# uzun boylu, siyah saçlı



## Arabus

Hello,

Why do we say _uzun boylu_ and _siyah saçlı_ instead of _**boyu uzun_ (his length is tall) and _**saçı siyah (his hair is black)_?


----------



## FlyingBird

Arabus said:


> Hello,
> 
> Why do we say _uzun boylu_ and _siyah saçlı_ instead of _**boyu uzun_ (his length is tall) and _**saçı siyah (his hair is black)_?


siyah saçlı=black hairy
saçı siyah(tır)=his/her hair is black


You should understand the meaning of suffixes li/lı/lu/lü


----------



## FlyingBird

Arabus said:


> Hello,
> 
> Why do we say _uzun boylu_ and _siyah saçlı_ instead of _**boyu uzun_ (his length is tall) and _**saçı siyah (his hair is black)_?


Here you can read more about those suffixes:

http://www.turkishclass.com/forumTitle_57266


----------



## Arabus

Is the suffix added only to _saç __[siyah + (saç + lı)]_ or to the whole phrase _siyah saç_ _[(siyah + saç) + lı]_?

LISTED RECORDS —
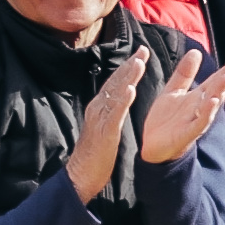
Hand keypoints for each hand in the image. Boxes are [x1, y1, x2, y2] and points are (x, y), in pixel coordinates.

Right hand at [62, 56, 147, 204]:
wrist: (81, 174)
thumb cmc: (95, 153)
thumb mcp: (104, 127)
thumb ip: (110, 112)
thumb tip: (119, 98)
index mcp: (99, 107)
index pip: (114, 82)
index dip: (127, 67)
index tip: (140, 53)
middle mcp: (98, 108)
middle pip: (114, 82)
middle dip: (129, 65)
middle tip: (143, 49)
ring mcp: (100, 119)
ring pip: (114, 93)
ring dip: (127, 77)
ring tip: (138, 62)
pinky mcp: (104, 132)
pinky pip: (114, 114)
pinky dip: (122, 101)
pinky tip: (130, 90)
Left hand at [130, 44, 224, 174]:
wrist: (151, 147)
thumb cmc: (165, 120)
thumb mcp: (173, 91)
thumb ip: (184, 73)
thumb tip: (195, 51)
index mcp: (196, 98)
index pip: (214, 81)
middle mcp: (199, 108)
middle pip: (215, 91)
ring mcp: (195, 121)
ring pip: (211, 105)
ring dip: (219, 92)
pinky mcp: (187, 134)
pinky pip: (200, 122)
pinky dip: (207, 112)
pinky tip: (212, 101)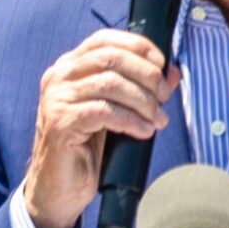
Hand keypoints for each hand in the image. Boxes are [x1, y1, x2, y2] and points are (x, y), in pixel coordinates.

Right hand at [24, 29, 181, 227]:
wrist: (58, 188)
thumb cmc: (87, 148)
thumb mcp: (116, 111)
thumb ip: (138, 88)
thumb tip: (172, 73)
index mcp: (69, 66)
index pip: (104, 39)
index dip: (138, 46)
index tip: (161, 65)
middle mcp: (59, 76)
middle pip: (111, 58)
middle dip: (146, 75)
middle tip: (164, 97)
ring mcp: (56, 98)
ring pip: (110, 83)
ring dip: (142, 100)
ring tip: (158, 119)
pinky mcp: (60, 122)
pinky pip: (104, 111)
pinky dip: (131, 120)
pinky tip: (143, 131)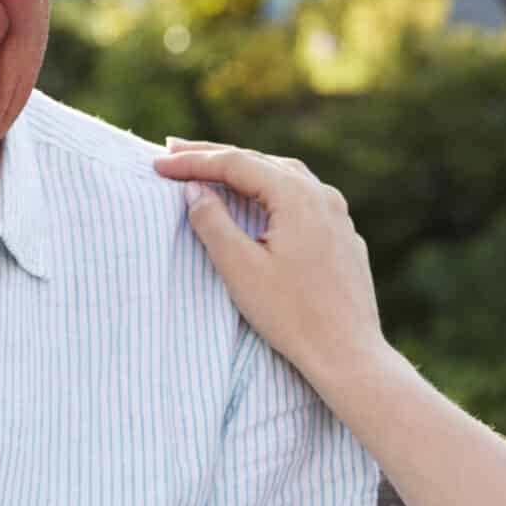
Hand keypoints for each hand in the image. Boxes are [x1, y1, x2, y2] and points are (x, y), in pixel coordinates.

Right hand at [152, 139, 390, 390]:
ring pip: (284, 177)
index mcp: (296, 195)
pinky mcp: (343, 236)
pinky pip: (302, 200)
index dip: (192, 162)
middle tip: (174, 151)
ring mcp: (337, 215)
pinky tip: (259, 201)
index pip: (235, 164)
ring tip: (211, 168)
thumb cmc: (293, 315)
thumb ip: (212, 222)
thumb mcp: (241, 268)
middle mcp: (322, 194)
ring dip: (245, 170)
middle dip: (215, 157)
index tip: (157, 163)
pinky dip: (270, 192)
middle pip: (260, 162)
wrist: (349, 354)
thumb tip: (194, 190)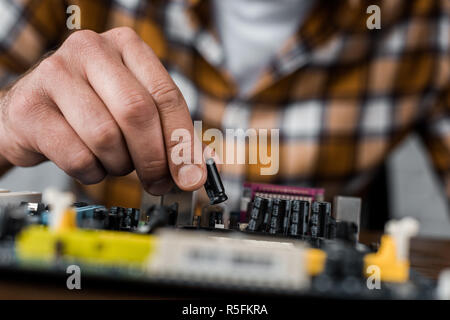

TASK INSTRUCTIONS —
(1) Answer these questions about the forum thread on Turkish phrases:
(a) What English rendering does FlyingBird give for "siyah saçlı"?
(b) Which suffixes does FlyingBird say one should understand the meaning of?
(c) What web address does FlyingBird's second reply give for reading more about those suffixes?
(2) Reproduce word for word the part of the forum thread starting with "Here you can" and going on through "saç) + lı]_?".

PER-TASK ANSWERS —
(1)
(a) black hairy
(b) li/lı/lu/lü
(c) http://www.turkishclass.com/forumTitle_57266

(2)
Here you can read more about those suffixes:

http://www.turkishclass.com/forumTitle_57266


----------



## Arabus

Is the suffix added only to _saç __[siyah + (saç + lı)]_ or to the whole phrase _siyah saç_ _[(siyah + saç) + lı]_?